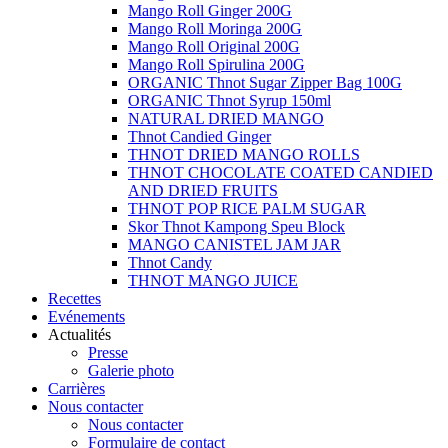
Mango Roll Ginger 200G
Mango Roll Moringa 200G
Mango Roll Original 200G
Mango Roll Spirulina 200G
ORGANIC Thnot Sugar Zipper Bag 100G
ORGANIC Thnot Syrup 150ml
NATURAL DRIED MANGO
Thnot Candied Ginger
THNOT DRIED MANGO ROLLS
THNOT CHOCOLATE COATED CANDIED
AND DRIED FRUITS
THNOT POP RICE PALM SUGAR
Skor Thnot Kampong Speu Block
MANGO CANISTEL JAM JAR
Thnot Candy
THNOT MANGO JUICE
Recettes
Evénements
Actualités
Presse
Galerie photo
Carrières
Nous contacter
Nous contacter
Formulaire de contact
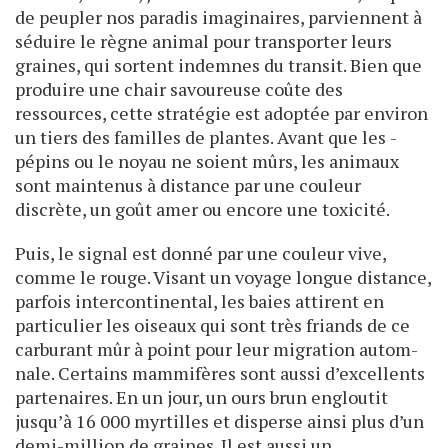
de peupler nos paradis imaginaires, parviennent à
séduire le règne animal pour transporter leurs
graines, qui sortent indemnes du transit. Bien que
produire une chair savoureuse coûte des
ressources, cette stratégie est adoptée par ­environ
un tiers des familles de plantes. Avant que les ­
pépins ou le noyau ne soient mûrs, les animaux
sont maintenus à distance par une couleur
discrète, un goût amer ou encore une toxicité.
Puis, le signal est donné par une couleur vive,
comme le rouge. Visant un voyage longue distance,
parfois intercontinental, les baies attirent en
particulier les oiseaux qui sont très friands de ce
carburant mûr à point pour leur migration autom­
nale. Certains mammifères sont aussi d’excellents
partenaires. En un jour, un ours brun engloutit
jusqu’à 16 000 myrtilles et disperse ainsi plus d’un
demi-million de graines. Il est aussi un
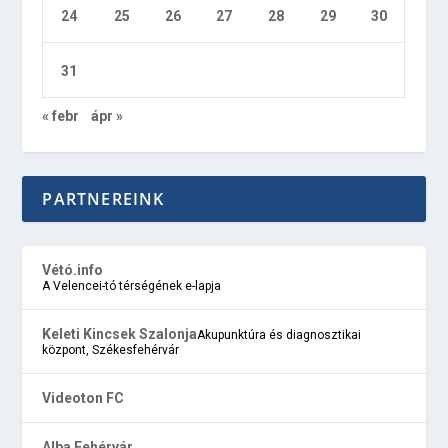
24
25
26
27
28
29
30
31
« febr
ápr »
PARTNEREINK
Vétó.info
A Velencei-tó térségének e-lapja
Keleti Kincsek Szalonja
Akupunktúra és diagnosztikai
központ, Székesfehérvár
Videoton FC
Alba Fehérvár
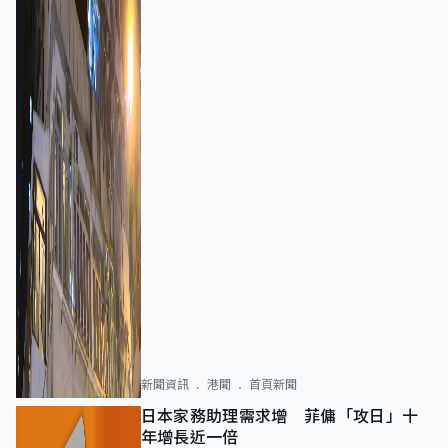
新聞資訊
港聞
首頁新聞
日本家務助理需求增 菲傭「攻日」十
年增長近一倍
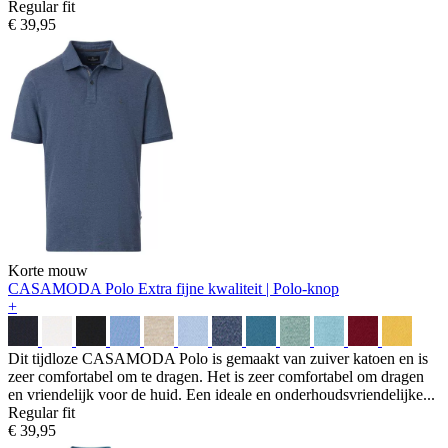
Regular fit
€ 39,95
Korte mouw
CASAMODA Polo
Extra fijne kwaliteit | Polo-knop
+
Dit tijdloze CASAMODA Polo is gemaakt van zuiver katoen en is
zeer comfortabel om te dragen. Het is zeer comfortabel om dragen
en vriendelijk voor de huid. Een ideale en onderhoudsvriendelijke...
Regular fit
€ 39,95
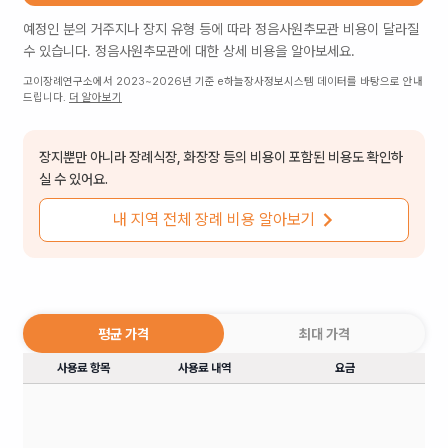
예정인 분의 거주지나 장지 유형 등에 따라
정음사원추모관
비용이 달라질
수 있습니다.
정음사원추모관
에 대한 상세 비용을 알아보세요.
고이장례연구소에서 2023~2026년 기준 e하늘장사정보시스템 데이터를 바탕으로 안내
드립니다.
더 알아보기
장지뿐만 아니라 장례식장, 화장장 등의 비용이 포함된 비용도 확인하
실 수 있어요.
내 지역 전체 장례 비용 알아보기
평균 가격
최대 가격
사용료 항목
사용료 내역
요금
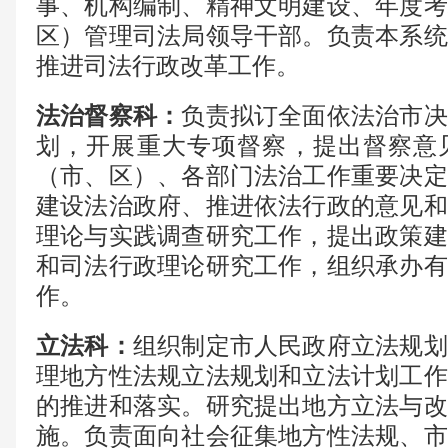
事、机构编制、精神文明建设、年度考
区
）
管理司法局领导干部。负责本系统
推进司法行政改革工作
。
法治督察科
：
负责拟订全面依法治市决
划，开展重大专项督察，提出督察意
（
市、区
）
、各部门法治工作重要决定
建设法治政府、推进依法行政的意见和
理论与实践调查研究工作，提出政策建
和司法行政理论研究工作，组织承办有
作。
立法科
：
组织制定市人民政府立法规划
理地方性法规立法规划和立法计划工作
的推进和落实。研究提出地方立法与改
施。负责面向社会征集地方性法规、市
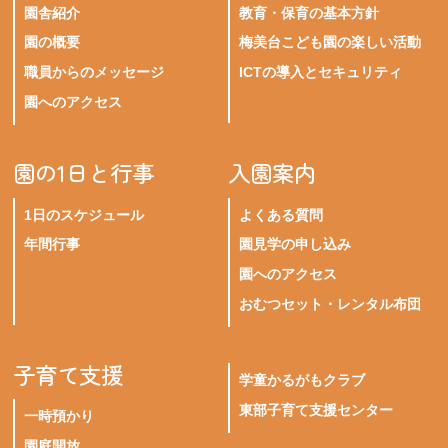
園舎紹介
教育・保育の基本方針
園の概要
梅美台こども園の楽しい活動
職員からのメッセージ
ICTの導入とセキュリティ
園へのアクセス
園の1日と行事
入園案内
1日のスケジュール
よくある質問
年間行事
園見学の申し込み
園へのアクセス
おむつセット・レンタル布団
子育て支援
学童かるがもクラブ
東部子育て支援センター
一時預かり
園庭開放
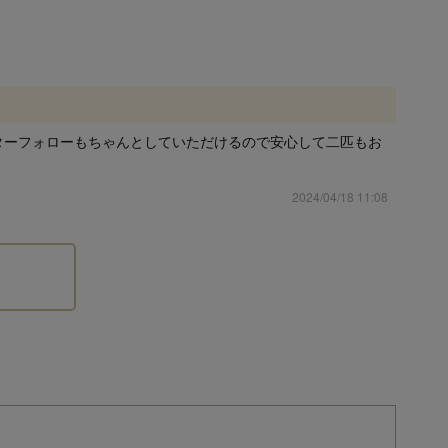
ターフォローもちゃんとしていただけるので安心して二匹もお
2024/04/18 11:08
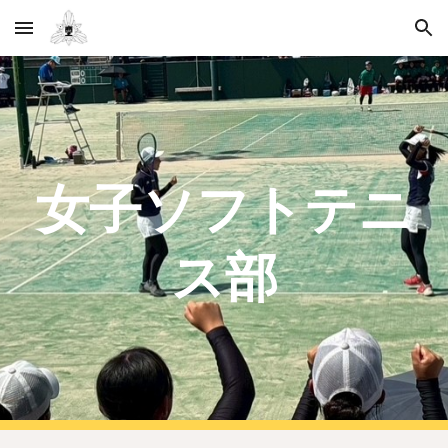
Skip to main content
Skip to navigation
女子ソフトテニ
ス部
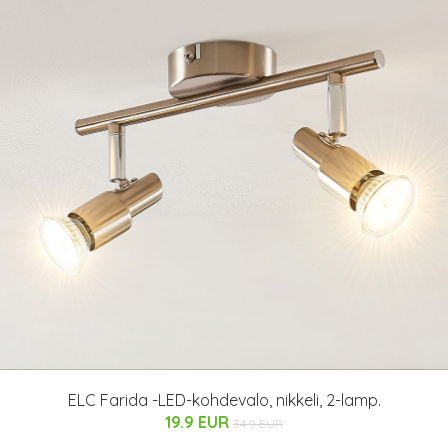
ELC Farida -LED-kohdevalo, nikkeli, 2-lamp.
19.9 EUR
34.9 EUR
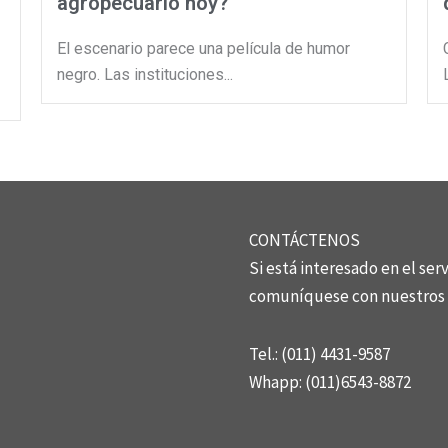
agropecuario hoy?
El escenario parece una película de humor
negro. Las instituciones...
CONTÁCTENOS
Si está interesado en el se
comuníquese con nuestros 
Tel.: (011) 4431-9587
Whapp:
(011)6543-8872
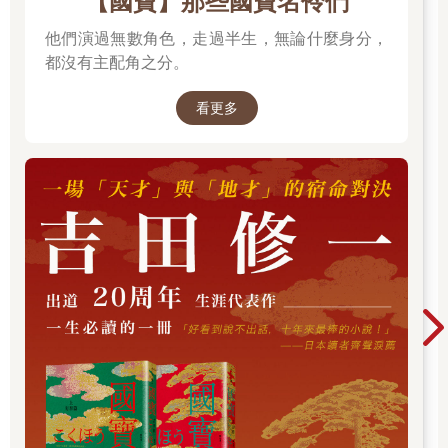
【國寶】那些國寶名伶們
他們演過無數角色，走過半生，無論什麼身分，
都沒有主配角之分。
看更多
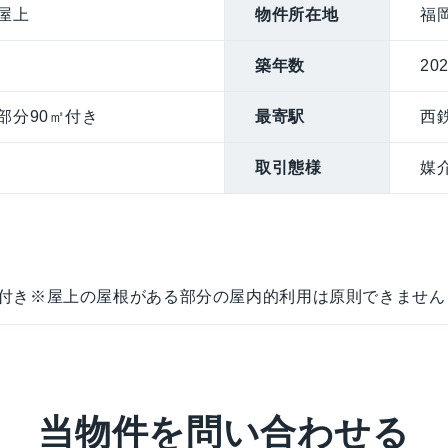
屋上
物件所在地
福
築年数
20
ス部分90㎡付き
最寄駅
西
取引態様
媒
ス付き※屋上の屋根がある部分の屋内的利用は原則できません
当物件を問い合わせる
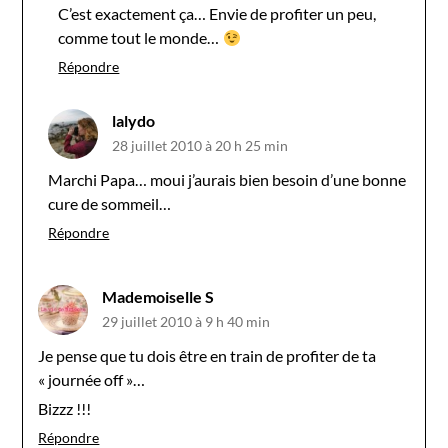
C’est exactement ça… Envie de profiter un peu,
comme tout le monde…
Répondre
lalydo
28 juillet 2010 à 20 h 25 min
Marchi Papa… moui j’aurais bien besoin d’une bonne
cure de sommeil…
Répondre
Mademoiselle S
29 juillet 2010 à 9 h 40 min
Je pense que tu dois être en train de profiter de ta
« journée off »…
Bizzz !!!
Répondre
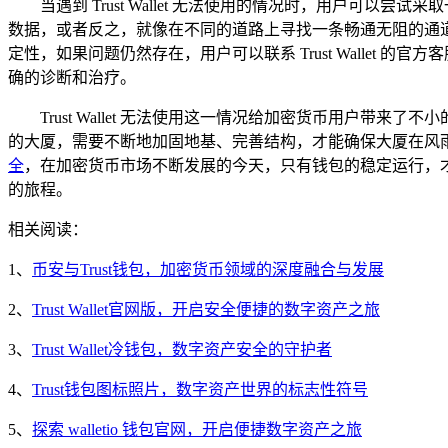
当遇到 Trust Wallet 无法使用的情况时，用户可
数据，或者反之，就像在不同的道路上寻找一条畅通无阻的通
定性，如果问题仍然存在，用户可以联系 Trust Walle
确的诊断和治疗。
Trust Wallet 无法使用这一情况给加密货币用户
的大厦，需要不断地加固地基、完善结构，才能确保大厦在风
全
，在加密货币市场不断发展的今天，只有钱包的稳定运行，
的旅程。
相关阅读：
1、
币安与Trust钱包，加密货币领域的深度融合与发展
2、
Trust Wallet官网版，开启安全便捷的数字资产之旅
3、
Trust Wallet冷钱包，数字资产安全的守护者
4、
Trust钱包图标照片，数字资产世界的标志性符号
5、
探索 walletio 钱包官网，开启便捷数字资产之旅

| Task prompt |
Nothing but a number is expected here: how many lines above include the string "couleur".

| Task output |
2